Brooks Lawing (right) gets a hug from teammate Aiden Alexander (left) after an overtime loss to the Mount Tabor Spartans at Bob Sapp Field at Mount Tabor High School on November 15, 2019, in Winston-Salem, North Carolina. The Spartans defeated the Vikings 21-20 in overtime. (Brian Westerholt/Special to the Independent Tribune)

Brian Westerholt

Frazier was one of the few Vikings players that didn’t seem as shaken by the outcome, though you could tell it meant a lot to him. He was calm, as if at peace knowing he had played his best game.

He lifted up his teammates, showing leadership with every word and making sure no one hung their heads.

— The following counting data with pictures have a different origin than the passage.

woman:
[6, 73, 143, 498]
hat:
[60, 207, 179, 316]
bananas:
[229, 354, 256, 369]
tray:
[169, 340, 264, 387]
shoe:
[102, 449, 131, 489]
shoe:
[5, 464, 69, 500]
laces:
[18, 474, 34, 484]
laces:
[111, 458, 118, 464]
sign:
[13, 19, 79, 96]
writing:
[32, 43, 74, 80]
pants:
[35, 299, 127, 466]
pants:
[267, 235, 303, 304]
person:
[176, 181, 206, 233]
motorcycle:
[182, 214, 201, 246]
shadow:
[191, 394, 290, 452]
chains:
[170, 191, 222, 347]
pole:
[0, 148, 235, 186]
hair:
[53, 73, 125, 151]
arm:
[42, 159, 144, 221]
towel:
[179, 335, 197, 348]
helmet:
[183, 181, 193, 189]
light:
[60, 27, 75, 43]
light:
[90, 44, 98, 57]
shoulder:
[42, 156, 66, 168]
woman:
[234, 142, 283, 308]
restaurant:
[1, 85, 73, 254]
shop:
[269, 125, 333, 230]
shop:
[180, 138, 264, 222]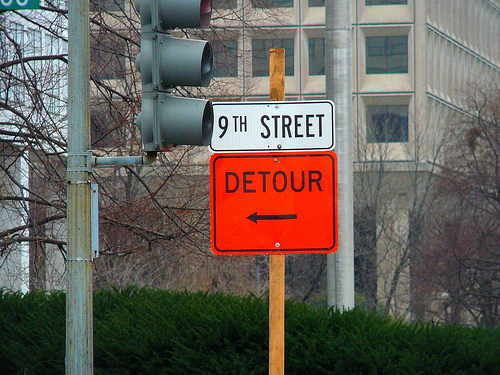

Frazier took a moment with McClamrock after, exchanging words and telling his coach how much he had taught him in their time together.

 

“I don’t even know,” said Frazier of his calm demeanor. “I feel like this loss is going to hit me hard tomorrow, so I’m just trying to keep my brothers up. This is a family. We play as a family.”

The senior has played well all year, clogging up holes for opposing offensive lines and cheering on his teammates as one of the team’s vocal leaders.

After a night like Friday, he was part of the group McClamrock felt for the most: the seniors. And Frazier had words of encouragement for them after the game as they walked around exchanging brotherly words and hugs.

“The finality, for the seniors, is a tough thing,” McClamrock said. “I want my kids to know that I love them. I want them to know that for the rest of their lives, I’m going to be there for them.”

For the next edition of Central Cabarrus football, guys like Boykins will be asked to step up in even greater roles, ones of leadership.

“(I’ve) got to lead,” said Boykins. “Lead by example and be more of vocal leader like Nate and Brooks (Lawing). Just got to lead.”

As he leads next year, Boykins said he’ll keep those messages to his teammates short and sweet while looking back to moments like Friday.

“Just give everything you’ve got, while you can,” Boykins said, “Because it doesn’t last.”